In order to achieve the best results possible we had to find the best datasets possible, one for the Billboard Hot 100 songs in the period 1965-2015 and one for the major events that happened in that same period.

For the Billboard Hot 100 songs we started with this dataset. It contains the artist of each song, its name, its rank, its year and its lyrics. Note that in this dataset the lyrics are already formated in a way that was not fitting our need, so we had to get new lyrics by ourselves using two Python lybraries and by web-scrapping manually the ones that could not be found. We scrapped other data as the genre or album features as well as the Youtube video link, in order to make the experience more complete.

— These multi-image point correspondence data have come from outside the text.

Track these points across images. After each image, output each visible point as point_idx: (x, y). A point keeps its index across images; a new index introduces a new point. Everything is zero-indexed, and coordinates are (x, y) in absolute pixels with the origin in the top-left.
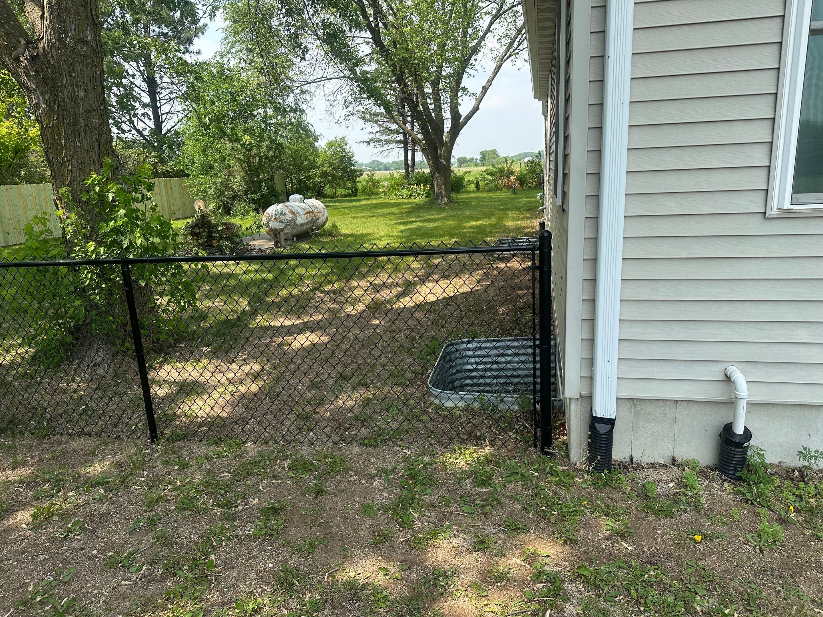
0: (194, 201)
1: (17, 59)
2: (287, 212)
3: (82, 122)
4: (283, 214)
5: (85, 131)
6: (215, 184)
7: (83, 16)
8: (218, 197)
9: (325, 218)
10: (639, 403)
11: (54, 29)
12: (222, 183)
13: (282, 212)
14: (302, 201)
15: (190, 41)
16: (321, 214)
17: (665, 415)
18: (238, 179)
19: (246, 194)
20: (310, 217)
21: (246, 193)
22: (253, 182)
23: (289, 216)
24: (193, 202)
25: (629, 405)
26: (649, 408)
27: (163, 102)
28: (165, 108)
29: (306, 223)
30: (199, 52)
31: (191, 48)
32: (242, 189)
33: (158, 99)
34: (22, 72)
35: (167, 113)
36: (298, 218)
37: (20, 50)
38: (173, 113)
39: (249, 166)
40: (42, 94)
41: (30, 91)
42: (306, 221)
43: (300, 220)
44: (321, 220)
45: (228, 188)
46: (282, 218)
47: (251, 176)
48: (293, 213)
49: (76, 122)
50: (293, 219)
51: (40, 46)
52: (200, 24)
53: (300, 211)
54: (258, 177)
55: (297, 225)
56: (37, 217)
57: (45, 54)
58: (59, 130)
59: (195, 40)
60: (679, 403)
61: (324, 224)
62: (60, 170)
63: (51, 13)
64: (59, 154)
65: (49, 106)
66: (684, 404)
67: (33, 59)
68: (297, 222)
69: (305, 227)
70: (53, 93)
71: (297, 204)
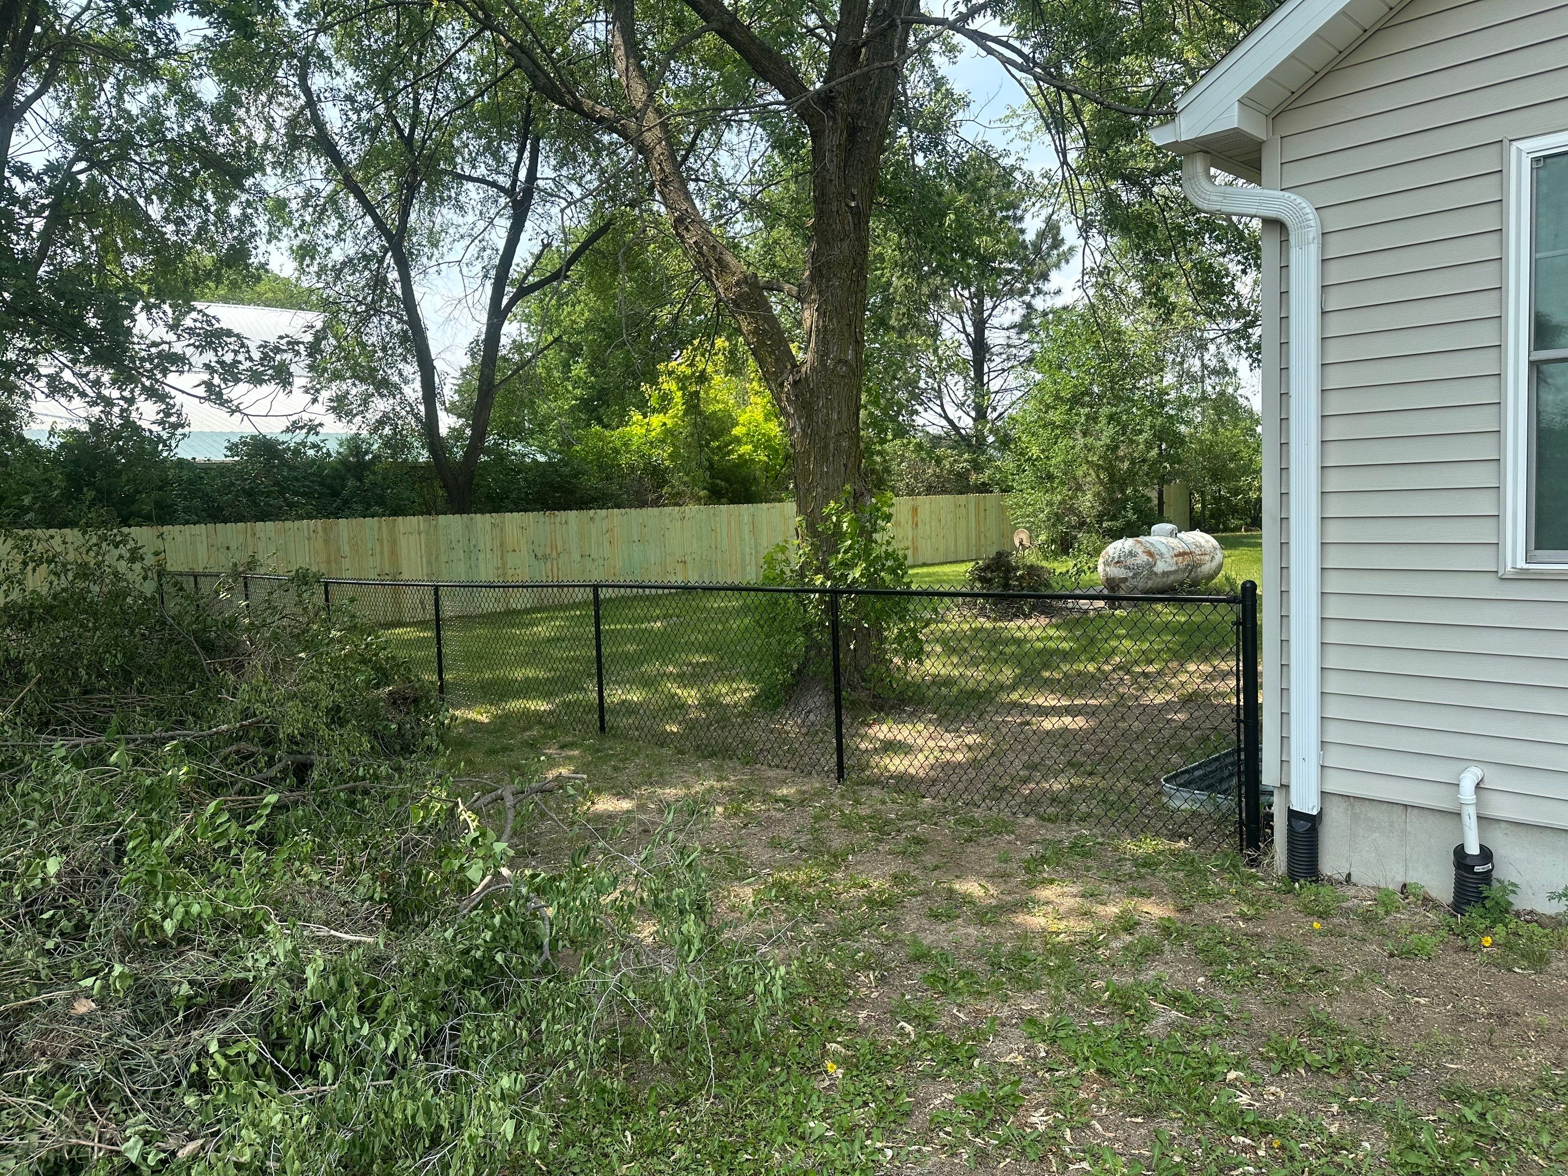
0: (1015, 528)
1: (782, 385)
2: (1140, 551)
3: (832, 446)
4: (1132, 554)
5: (834, 456)
6: (1049, 504)
7: (847, 335)
8: (1054, 525)
9: (1215, 564)
10: (1357, 804)
11: (817, 352)
12: (1063, 502)
13: (1130, 552)
14: (1172, 534)
15: (1045, 277)
16: (1207, 558)
17: (1391, 825)
18: (1089, 496)
19: (1100, 522)
20: (1183, 562)
21: (1100, 518)
22: (1114, 501)
23: (1142, 558)
24: (1013, 533)
25: (1344, 805)
26: (1372, 812)
27: (992, 375)
28: (995, 385)
29: (1175, 572)
30: (1058, 292)
31: (1046, 287)
32: (1095, 512)
33: (986, 370)
34: (784, 396)
35: (997, 392)
36: (1158, 562)
37: (785, 375)
38: (1006, 390)
39: (1112, 477)
40: (799, 419)
41: (788, 416)
42: (1174, 568)
43: (1160, 567)
44: (1207, 568)
45: (1072, 510)
46: (1130, 561)
47: (1111, 491)
48: (1150, 554)
49: (826, 447)
50: (1148, 563)
51: (803, 370)
52: (1065, 248)
53: (1164, 550)
54: (1123, 491)
55: (1156, 574)
56: (778, 545)
57: (807, 379)
58: (809, 455)
59: (1054, 274)
60: (1409, 810)
61: (1212, 577)
62: (806, 497)
63: (817, 336)
64: (806, 480)
65: (803, 430)
66: (1416, 811)
67: (795, 383)
68: (1155, 569)
69: (1172, 578)
70: (809, 417)
71: (1163, 539)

For the major events dataset, we could not find any relevant dataset online, so we had to build our own. On that purpose, we scrapped data from this website, to first get the day, month and year of each event as well as a quick description. After that, we used the Wikipedia Python API in order to get the Wikipedia summary for each event as well as its article's url.

Since we performed web-scrapping, some of the data might sometimes appear as not being 100% accurate.

NLP Model

To find references between song lyrics and events, we decided to use Named Entity Recognition (NER), which allows us to extract Entities such as Person, Date, Event, Political group, Sociological group… An event and a song are then considered to refer to each other if they have at least one entity in common. We used a “soft comparison”, by saying they one of the entities must contain the other.





The NER we use comes from Spacy, and, even though it is trained on english, it also works reasonably on other languages, and we happen to have some lyrics that are not in English so it is quite useful.

By just doing this, we had roughly 60 references per song, which seemed like a lot, so we further applied a text classification method based on a pretrained model of ALBERT (light version of BERT). We vectorized both lyrics and events with the first 512 words - all further are ignored - and then computed cosine similarity between the vectors.

Finally, a song is making a reference to an event if they have at least one entity in common, and the cosine similarity of their vector is greater than 0.92.